Improving the Region of Attraction of a Multi-rotor UAV by Estimating Unknown Disturbances

TL;DR

This paper introduces a machine learning-based method to improve the accuracy of estimating the region of attraction for a multi-rotor UAV by predicting unknown disturbances and integrating them into the model.

Contribution

It presents a neural network approach to estimate unknown disturbances, enhancing ROA calculation accuracy over traditional Lyapunov-based methods.

Findings

The proposed method yields a more accurate ROA estimation.

It outperforms conventional Lyapunov-based approaches in conservativeness.

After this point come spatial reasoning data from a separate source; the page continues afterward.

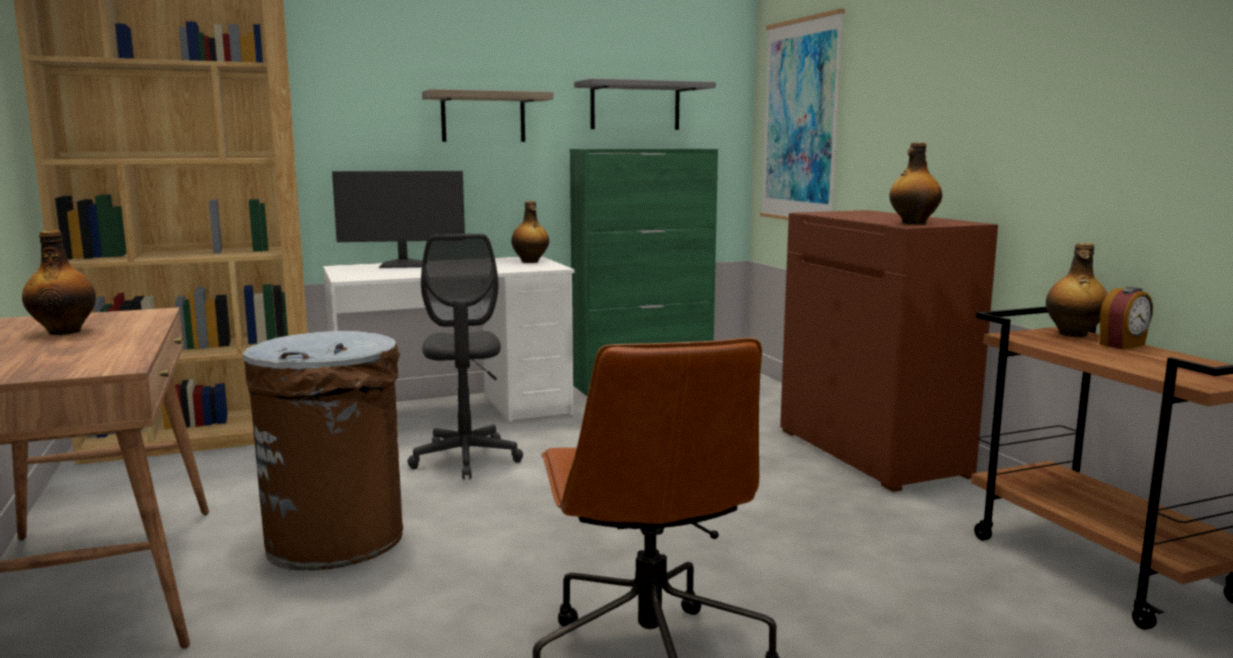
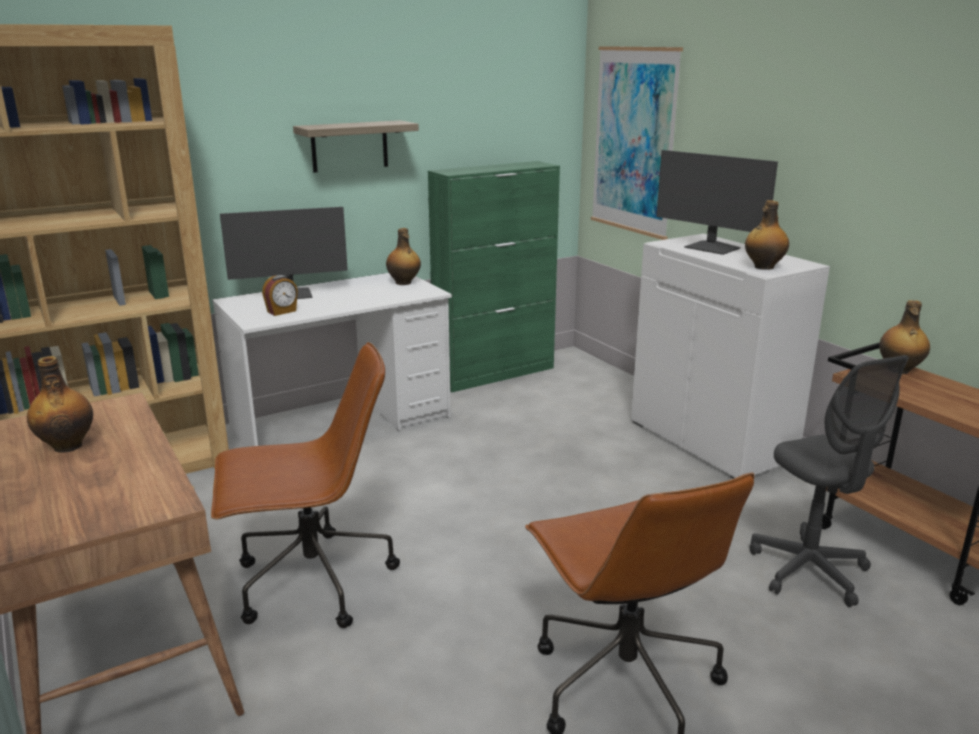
camera: 10 degrees left, 10 degrees up
brown trash can [243,331,403,571] -> brown office chair [211,342,400,628]
grey office chair [408,234,523,480] -> grey office chair moved to [750,355,909,607]
grey shelf [574,78,716,130] -> none
brown cabinet [780,210,998,492] -> white cabinet [631,234,830,479]
alarm clock [1100,287,1153,350] -> alarm clock moved to [262,275,298,316]
none -> monitor [656,150,778,255]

The neural network effectively predicts unknown disturbances.

Abstract

This study presents a machine learning-aided approach to accurately estimate the region of attraction (ROA) of a multi-rotor unmanned aerial vehicle (UAV) controlled using a linear quadratic regulator (LQR) controller. Conventional ROA estimation approaches rely on a nominal dynamic model for ROA calculation, leading to inaccurate estimation due to unknown dynamics and disturbances associated with the physical system. To address this issue, our study utilizes a neural network to predict these unknown disturbances of a planar quadrotor. The nominal model integrated with the learned disturbances is then employed to calculate the ROA of the planer quadrotor using a graphical technique. The estimated ROA is then compared with the ROA calculated using Lyapunov analysis and the graphical approach without incorporating the learned disturbances. The results illustrated that the proposed method provides a more accurate estimation of the ROA, while the conventional Lyapunov-based estimation tends to be more conservative.